Copy out word for word the lines in the entries below, starting at the line that contains "ICM 241 - Ergonomi" and ending at the line that contains "estetik arasındaki ilişkinin kavranması".

- - - - -

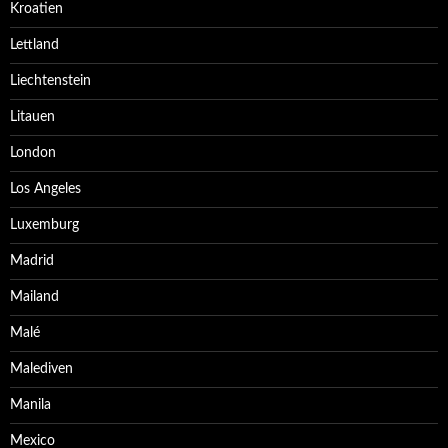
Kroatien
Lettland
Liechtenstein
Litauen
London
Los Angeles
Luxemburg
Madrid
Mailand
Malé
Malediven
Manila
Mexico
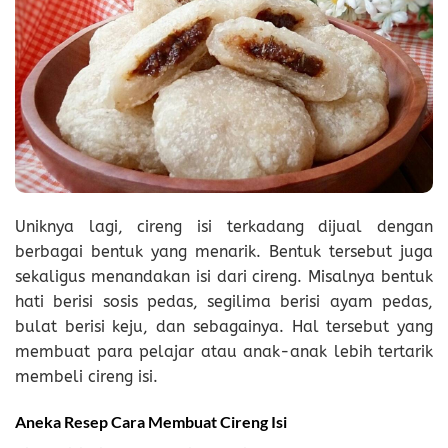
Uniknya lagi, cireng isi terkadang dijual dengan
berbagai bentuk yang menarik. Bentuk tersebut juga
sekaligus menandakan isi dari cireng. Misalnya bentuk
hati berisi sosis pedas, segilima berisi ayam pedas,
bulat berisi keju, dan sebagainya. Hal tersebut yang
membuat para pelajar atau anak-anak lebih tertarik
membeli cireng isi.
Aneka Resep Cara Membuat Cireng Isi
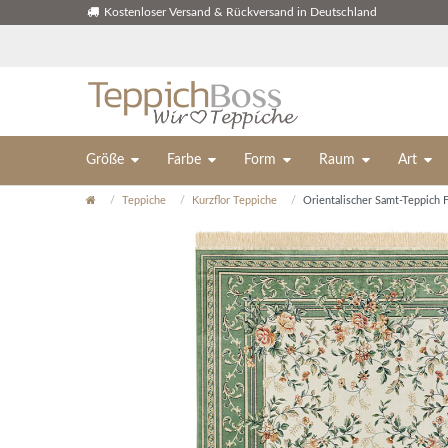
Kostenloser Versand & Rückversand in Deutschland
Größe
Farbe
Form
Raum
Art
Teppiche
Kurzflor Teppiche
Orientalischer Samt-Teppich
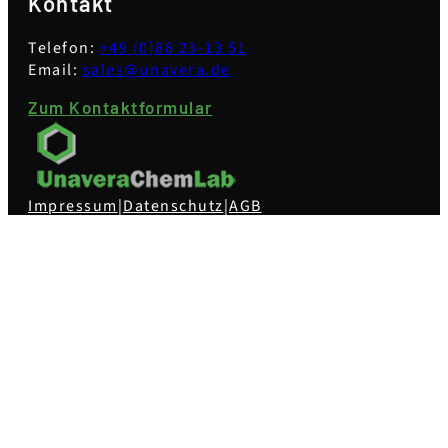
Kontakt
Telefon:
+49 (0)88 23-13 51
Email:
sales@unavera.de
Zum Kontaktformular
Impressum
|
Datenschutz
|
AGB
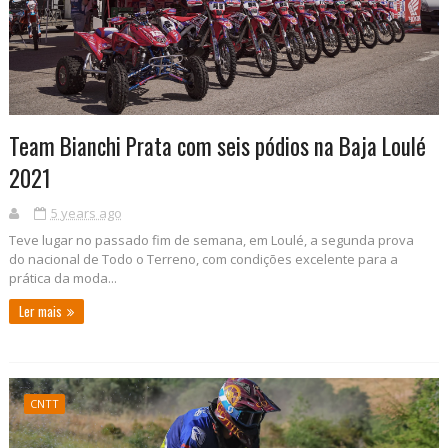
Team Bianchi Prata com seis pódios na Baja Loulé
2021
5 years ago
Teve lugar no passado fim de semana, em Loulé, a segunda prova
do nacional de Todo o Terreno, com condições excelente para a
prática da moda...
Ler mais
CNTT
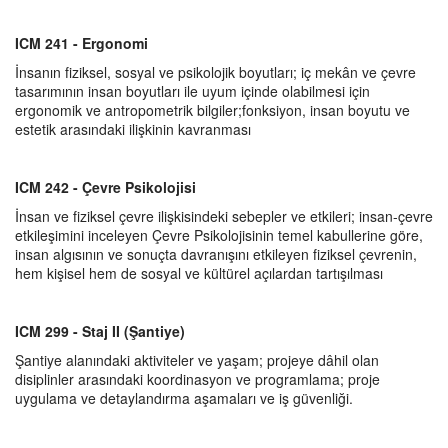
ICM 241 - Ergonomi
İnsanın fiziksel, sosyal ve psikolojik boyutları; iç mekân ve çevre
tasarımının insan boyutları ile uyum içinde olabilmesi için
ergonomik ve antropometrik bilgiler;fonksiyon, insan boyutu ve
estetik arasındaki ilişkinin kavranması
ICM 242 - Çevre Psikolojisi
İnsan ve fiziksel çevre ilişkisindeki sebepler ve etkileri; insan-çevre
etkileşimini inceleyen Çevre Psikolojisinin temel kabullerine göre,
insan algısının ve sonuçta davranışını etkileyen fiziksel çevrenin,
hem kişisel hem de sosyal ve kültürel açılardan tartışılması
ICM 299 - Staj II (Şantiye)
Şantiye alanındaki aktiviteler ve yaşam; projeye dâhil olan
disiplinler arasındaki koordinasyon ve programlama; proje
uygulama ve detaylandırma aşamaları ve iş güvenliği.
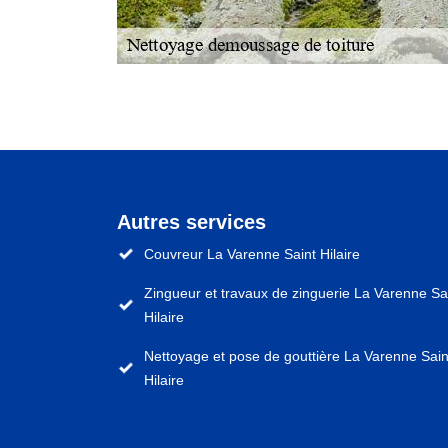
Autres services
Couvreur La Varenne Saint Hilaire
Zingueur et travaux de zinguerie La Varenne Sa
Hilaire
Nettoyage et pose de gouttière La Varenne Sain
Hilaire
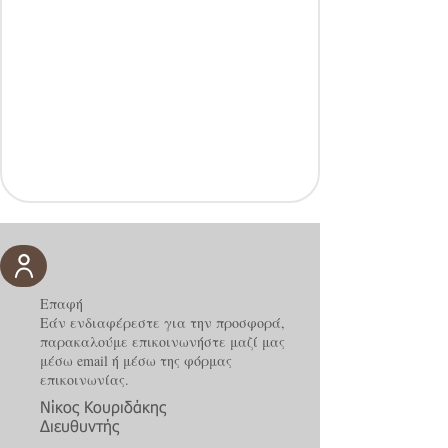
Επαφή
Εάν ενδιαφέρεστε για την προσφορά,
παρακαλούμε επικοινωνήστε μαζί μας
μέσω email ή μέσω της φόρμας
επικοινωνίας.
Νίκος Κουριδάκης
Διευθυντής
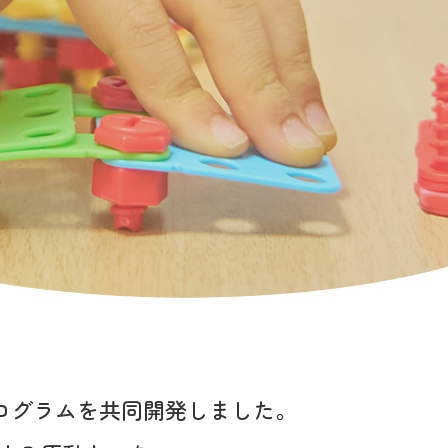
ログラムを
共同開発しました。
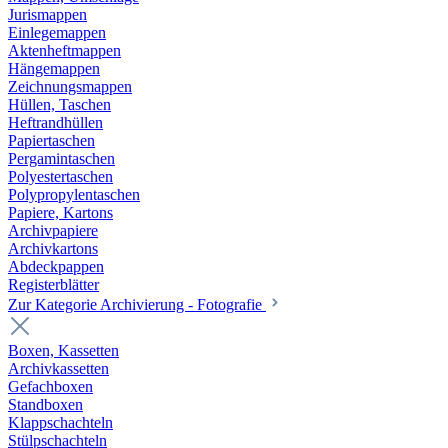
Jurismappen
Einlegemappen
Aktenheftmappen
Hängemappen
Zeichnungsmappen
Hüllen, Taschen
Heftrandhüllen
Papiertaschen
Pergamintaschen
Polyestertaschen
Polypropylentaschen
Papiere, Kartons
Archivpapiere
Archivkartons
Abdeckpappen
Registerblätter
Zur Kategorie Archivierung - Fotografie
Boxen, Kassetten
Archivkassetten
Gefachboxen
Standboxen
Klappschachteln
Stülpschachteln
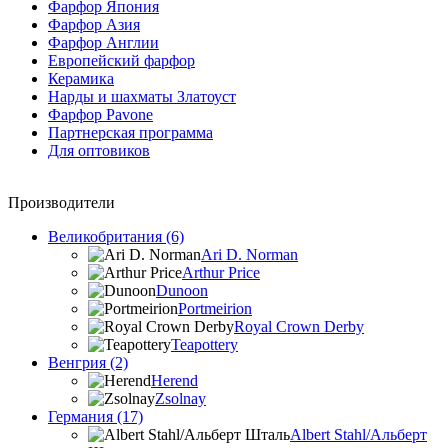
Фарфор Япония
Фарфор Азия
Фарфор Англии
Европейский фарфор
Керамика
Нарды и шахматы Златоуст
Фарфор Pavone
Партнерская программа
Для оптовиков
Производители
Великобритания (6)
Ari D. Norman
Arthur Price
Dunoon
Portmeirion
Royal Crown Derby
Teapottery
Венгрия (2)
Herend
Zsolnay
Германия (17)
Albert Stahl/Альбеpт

- - - - -

• Response to the exercise:
ICM 241 - Ergonomi
İnsanın fiziksel, sosyal ve psikolojik boyutları; iç mekân ve çevre
tasarımının insan boyutları ile uyum içinde olabilmesi için
ergonomik ve antropometrik bilgiler;fonksiyon, insan boyutu ve
estetik arasındaki ilişkinin kavranması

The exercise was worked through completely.